DE 1948 À 2011, L'OPINION N'A PAS CHANGÉ
Me Garçon considère que « L'opinion publique, mal instruite, paraît souvent dédaigneuse de ce que peuvent être les droits de la liberté individuelle. Tant de personnes ont été victimes de l'arbitraire qu'elles ne paraissent plus imaginer qu'il doit être évité. Lorsqu'on lit les journaux, on est stupéfait de voir qu 'à tout propos on réclame en gros titres des arrestations et qu'on s'indigne contre des mises en liberté. Pour beaucoup, une simple accusation est une raison suffisante d'arrestation. Il semblerait que l'incarcération d'un homme - fût-il accusé d'avoir volé les tours de Notre-Dame - s'impose d'abord comme une mesure nécessaire et quasi rituelle. De même, lorsqu'une mise en liberté est annoncée, l'opinion s'émeut, des articles de journaux contiennent des protestations indignées ou des insinuations ironiques. On s'occupe moins, dans le public, de la culpabilité elle-même que de la mesure préventive qui paraît donner tous apaisements à la conscience générale. » Cette réflexion, ce constat en forme de reproche pourraient être formulés en 2011. Sauf qu'aujourd'hui, l'opinion publique a, en plus, clairement conscience que selon que l'on est ou a été puissant (Chirac, par exemple), ou bien qu'on puisse se payer des avocats fortement médiatisés et bien en cour, le bras de la justice est plus mou, et que des multirécidivistes échappent à toutes sanctions, s'installent dans la délinquance et les trafics les plus variés, narguent la Police et terrorisent leurs voisins, avec la bénédiction de la Justice qui amplifie souvent la mansuétude des lois. Sauf, évidemment, quand il s'agit d'accusés politiques extérieurs au Système…

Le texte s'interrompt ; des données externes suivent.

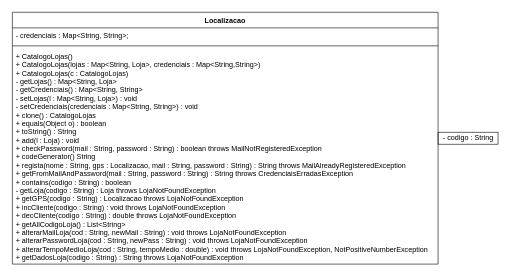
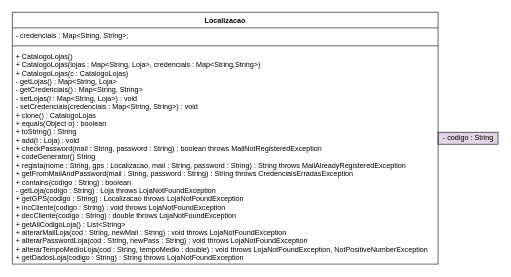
  <mxCell id="0" />
  <mxCell id="1" parent="0" />
- <mxCell id="2" value="- codigo : String" style="html=1;fontFamily=Helvetica;verticalAlign=middle;" vertex="1" parent="1"><mxGeometry x="730" y="220" width="100" height="20" as="geometry" /></mxCell>
+ <mxCell id="2" value="- codigo : String" style="html=1;fontFamily=Helvetica;verticalAlign=middle;fillColor=#e1d5e7;" vertex="1" parent="1"><mxGeometry x="730" y="220" width="100" height="20" as="geometry" /></mxCell>
  <mxCell id="3" value="Localizacao" style="swimlane;fontStyle=1;align=center;verticalAlign=top;childLayout=stackLayout;horizontal=1;startSize=26;horizontalStack=0;resizeParent=1;resizeParentMax=0;resizeLast=0;collapsible=1;marginBottom=0;fontFamily=Helvetica;" vertex="1" parent="1"><mxGeometry x="20" y="20" width="710" height="420" as="geometry" /></mxCell>
  <mxCell id="4" value="- credenciais : Map&lt;String, String&gt;;" style="text;strokeColor=none;fillColor=none;align=left;verticalAlign=top;spacingLeft=4;spacingRight=4;overflow=hidden;rotatable=0;points=[[0,0.5],[1,0.5]];portConstraint=eastwest;" vertex="1" parent="3"><mxGeometry y="26" width="710" height="26" as="geometry" /></mxCell>
  <mxCell id="5" value="" style="line;strokeWidth=1;fillColor=none;align=left;verticalAlign=middle;spacingTop=-1;spacingLeft=3;spacingRight=3;rotatable=0;labelPosition=right;points=[];portConstraint=eastwest;" vertex="1" parent="3"><mxGeometry y="52" width="710" height="8" as="geometry" /></mxCell>
  <mxCell id="6" value="+ CatalogoLojas()&#10;+ CatalogoLojas(lojas : Map&lt;String, Loja&gt;, credenciais : Map&lt;String,String&gt;)&#10;+ CatalogoLojas(c : CatalogoLojas)&#10;- getLojas() : Map&lt;String, Loja&gt;&#10;- getCredenciais() : Map&lt;String, String&gt;&#10;- setLojas(l : Map&lt;String, Loja&gt;) : void&#10;- setCredenciais(credenciais : Map&lt;String, String&gt;) : void&#10;+ clone() : CatalogoLojas&#10;+ equals(Object o) : boolean&#10;+ toString() : String&#10;+ add(l : Loja) : void&#10;+ checkPassword(mail : String, password : String) : boolean throws MailNotRegisteredException&#10;+ codeGenerator() String&#10;+ regista(nome : String, gps : Localizacao, mail : String, password : String) : String throws MailAlreadyRegisteredException&#10;+ getFromMailAndPassword(mail : String, password : String) : String throws CredenciaisErradasException&#10;+ contains(codigo : String) : boolean&#10;- getLoja(codigo : String) : Loja throws LojaNotFoundException&#10;+ getGPS(codigo : String) : Localizacao throws LojaNotFoundException&#10;+ incCliente(codigo : String) : void throws LojaNotFoundException&#10;+ decCliente(codigo : String) : double throws LojaNotFoundException&#10;+ getAllCodigoLoja() : List&lt;String&gt;&#10;+ alterarMailLoja(cod : String, newMail : String) : void throws LojaNotFoundException&#10;+ alterarPasswordLoja(cod : String, newPass : String) : void throws LojaNotFoundException&#10;+ alterarTempoMedioLoja(cod : String, tempoMedio : double) : void throws LojaNotFoundException, NotPositiveNumberException&#10;+ getDadosLoja(codigo : String) : String throws LojaNotFoundException" style="text;strokeColor=none;fillColor=none;align=left;verticalAlign=top;spacingLeft=4;spacingRight=4;overflow=hidden;rotatable=0;points=[[0,0.5],[1,0.5]];portConstraint=eastwest;" vertex="1" parent="3"><mxGeometry y="60" width="710" height="360" as="geometry" /></mxCell>
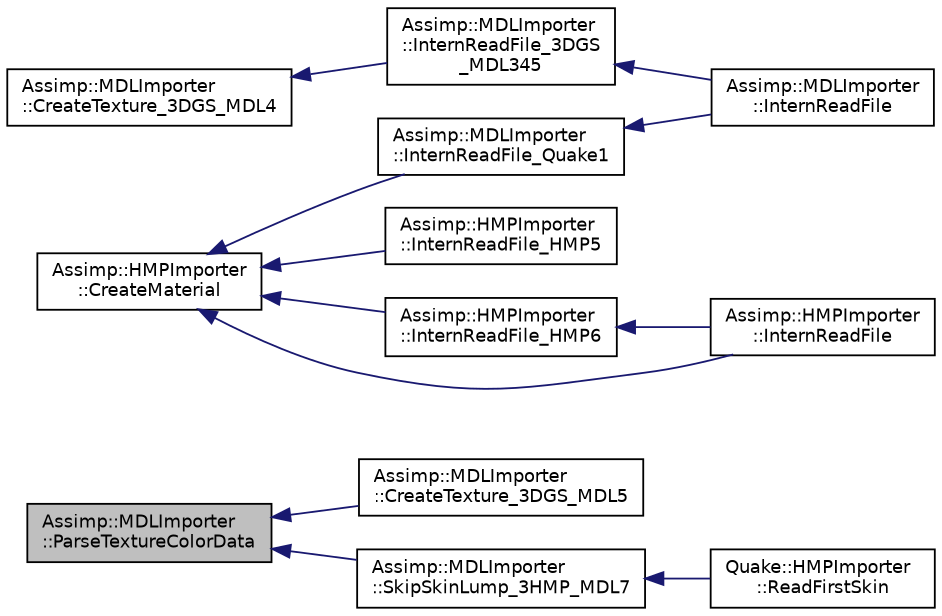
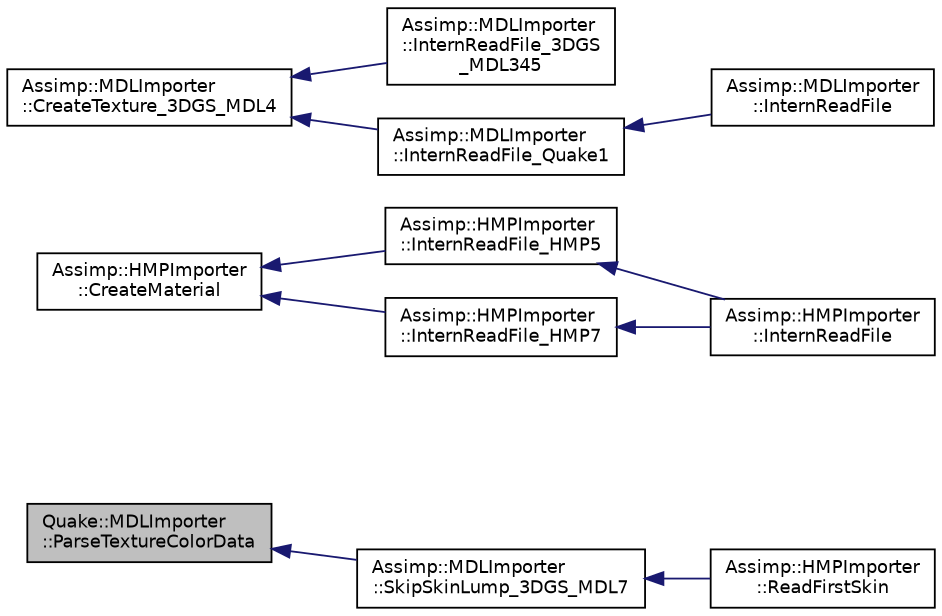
  digraph {
    rankdir=LR
    node [color=black fillcolor=white fontname=Helvetica fontsize=10 shape=record style=filled]
    edge [color=midnightblue dir=back fontname=Helvetica fontsize=10 labelfontname=Helvetica labelfontsize=10 style=solid]
-   n1 [fillcolor=grey75 fontcolor=black height=0.2 label="Assimp::MDLImporter\l::ParseTextureColorData" width=0.4]
-   n2 [height=0.2 label="Assimp::MDLImporter\l::CreateTexture_3DGS_MDL5" width=0.4]
-   n3 [height=0.2 label="Assimp::MDLImporter\l::SkipSkinLump_3HMP_MDL7" width=0.4]
+   n1 [fillcolor=grey75 fontcolor=black height=0.2 label="Quake::MDLImporter\l::ParseTextureColorData" width=0.4]
+   n3 [height=0.2 label="Assimp::MDLImporter\l::SkipSkinLump_3DGS_MDL7" width=0.4]
    n4 [height=0.2 label="Assimp::MDLImporter\l::CreateTexture_3DGS_MDL4" width=0.4]
    n5 [height=0.2 label="Assimp::MDLImporter\l::InternReadFile_Quake1" width=0.4]
    n6 [height=0.2 label="Assimp::MDLImporter\l::InternReadFile_3DGS\l_MDL345" width=0.4]
-   n7 [height=0.2 label="Quake::HMPImporter\l::ReadFirstSkin" width=0.4]
+   n7 [height=0.2 label="Assimp::HMPImporter\l::ReadFirstSkin" width=0.4]
    n8 [height=0.2 label="Assimp::MDLImporter\l::InternReadFile" width=0.4]
    n9 [height=0.2 label="Assimp::HMPImporter\l::CreateMaterial" width=0.4]
    n10 [height=0.2 label="Assimp::HMPImporter\l::InternReadFile_HMP5" width=0.4]
-   n11 [height=0.2 label="Assimp::HMPImporter\l::InternReadFile_HMP6" width=0.4]
+   n11 [height=0.2 label="Assimp::HMPImporter\l::InternReadFile_HMP7" width=0.4]
    n12 [height=0.2 label="Assimp::HMPImporter\l::InternReadFile" width=0.4]
-   n1 -> n2
    n1 -> n3
    n3 -> n7
-   n9 -> n5
+   n4 -> n5
    n4 -> n6
    n5 -> n8
-   n6 -> n8
    n9 -> n10
    n9 -> n11
-   n9 -> n12
+   n10 -> n12
    n11 -> n12
  }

Dans cet article, cela ne surprendra personne de la part de l'avocat qu'il est, on retrouve les mêmes objections que celles exprimées aujourd'hui par ses confrères, contre la garde à vue hors de la présence d'un avocat, la recherche des aveux, la détention provisoire. « Dans les locaux de la police, on exerce une contrainte physique qui ne tend rien moins qu 'à rétablir un système inquisitorial inavoué » déplore-t-il. En ce qui nous concerne, nous considérons que le rôle des policiers est bien de démêler le vrai du faux, de trouver des preuves, d'interroger les suspects en les gardant à disposition. Que les locaux où sont provisoirement maintenus les personnes en garde à vue soient sordides est une autre affaire. Il n'y a en effet aucune légitimité à ce que ces locaux, selon les témoignages de ceux qui les ont occupés, soient des cloaques indignes où, en outre, peuvent séjourner de façon dégradante, ceux qui seront reconnus parfaitement innocents.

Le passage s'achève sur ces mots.